Apa yang Kami Pelajari dari Apa yang Tidak Berhasil
Tidak Semuanya Berhasil
Beberapa eksperimen akan gagal.
Beberapa akan ditinggalkan.
Beberapa akan mengungkap bahwa sebuah gagasan kurang berguna dari yang diharapkan.
Itu normal.
Sebuah proses eksperimental tanpa percobaan yang gagal mungkin berarti bahwa sangat sedikit yang sedang dijelajahi.
Kegagalan Adalah Informasi
Ketika sesuatu tidak berhasil, pertanyaan yang berguna bukan hanya:
Mengapa ia gagal?
Tetapi juga:
Apa yang ini ajarkan kepada kami?
Mungkin asumsinya salah.
Mungkin metodenya tidak sesuai.
Mungkin gagasannya membutuhkan bentuk lain.
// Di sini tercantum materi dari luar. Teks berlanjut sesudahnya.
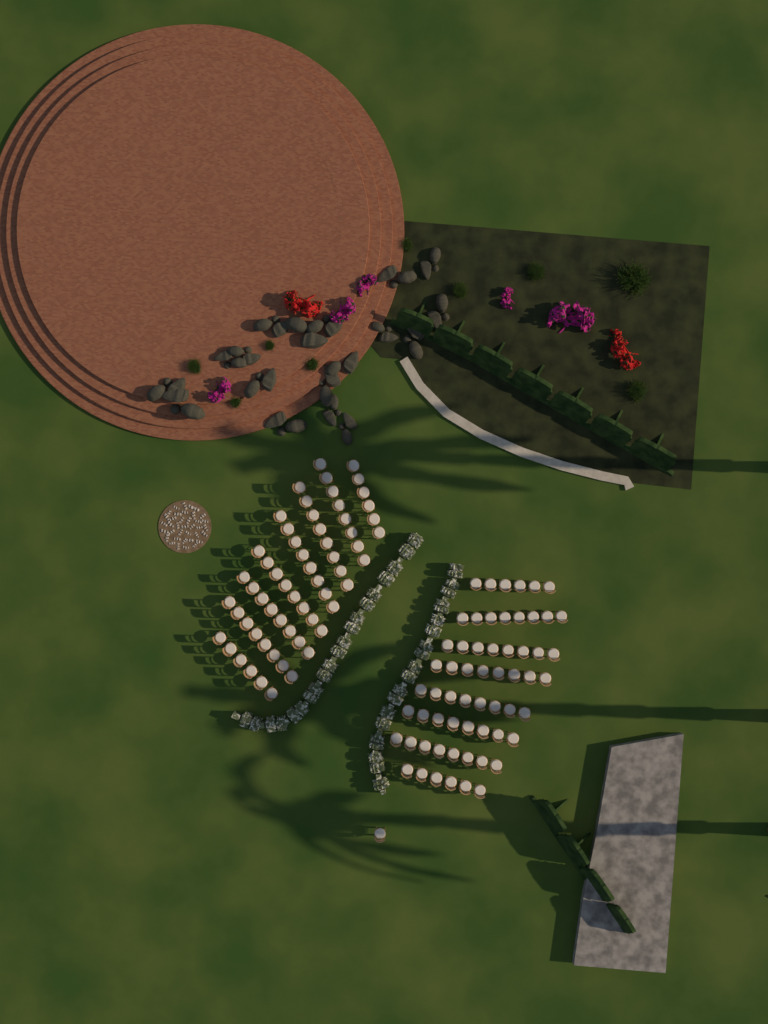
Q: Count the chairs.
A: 121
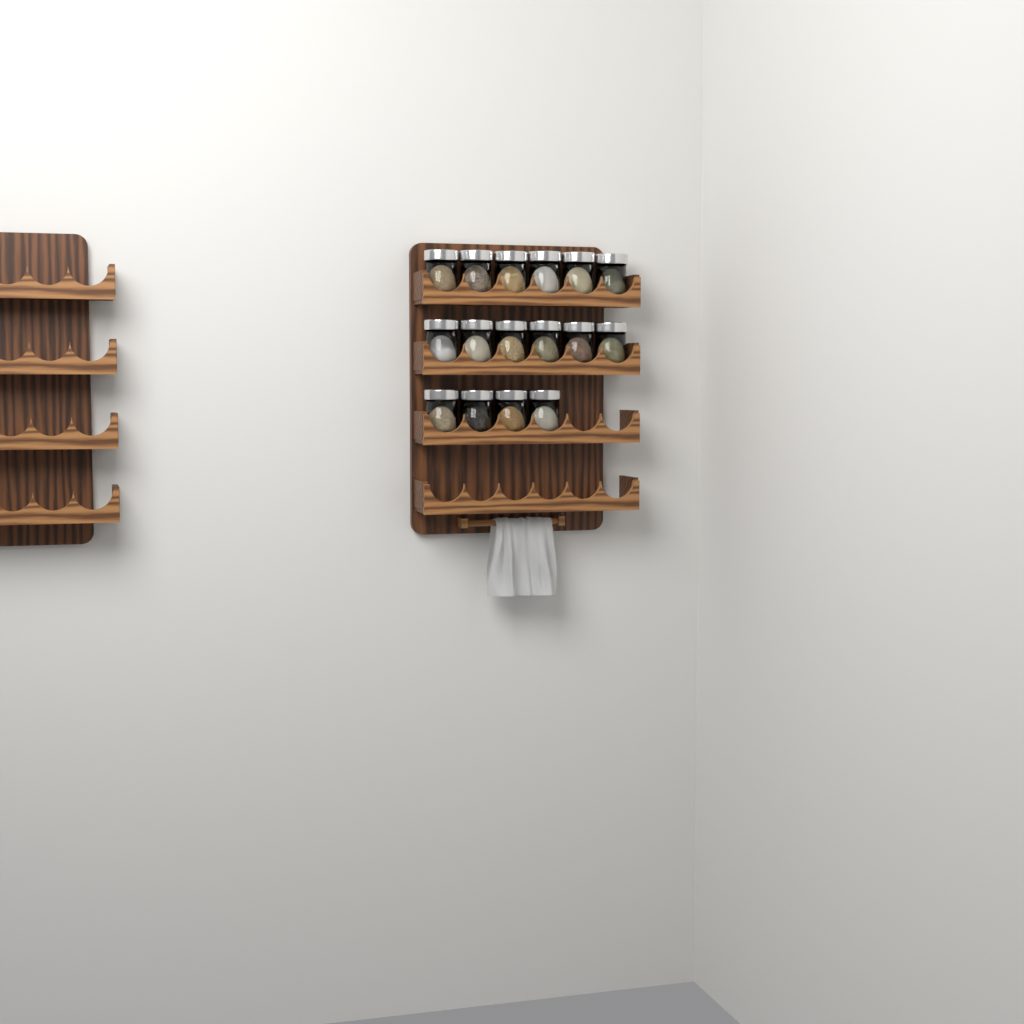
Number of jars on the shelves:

Mungkin gagasannya seharusnya sekadar ditinggalkan.
Setiap jawaban memiliki nilainya.
Jangan Mengulang secara Membabi Buta
Sebuah eksperimen menjadi berguna ketika hasilnya mengubah perilaku di masa depan.
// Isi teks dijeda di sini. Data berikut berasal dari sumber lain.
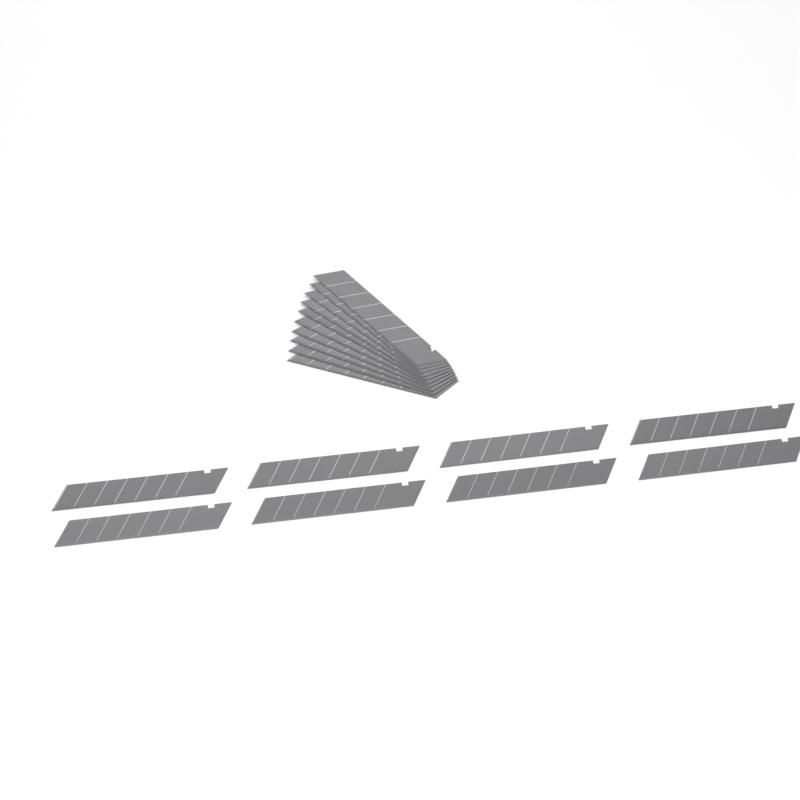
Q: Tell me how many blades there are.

Jika sesuatu jelas tidak berhasil, mengulanginya tanpa alasan baru tidak menciptakan pembelajaran.
Catatannya seharusnya membantu keputusan-keputusan masa depan menjadi lebih terinformasi.
Beberapa Eksperimen Seharusnya Menghilang
Tidak setiap eksperimen perlu menjadi bagian dari pengalaman CHAPELLIA yang final.
Sebagian hanya milik prosesnya.
Itu bukan masalah.
Sebuah workshop berisi banyak percobaan.
Objek akhirnya hanya menunjukkan apa yang bertahan dari keputusan-keputusannya.
Apa yang Tersisa
Eksperimennya mungkin tidak lagi ada secara fisik.
Tetapi pemahaman yang diciptakannya bisa tetap menjadi bagian dari perjalanannya.
Tidak semua yang kami coba memiliki tempat di bentuk akhirnya. Beberapa hal ada untuk mengajarkan kami apa yang bentuk akhirnya seharusnya tidak menjadi.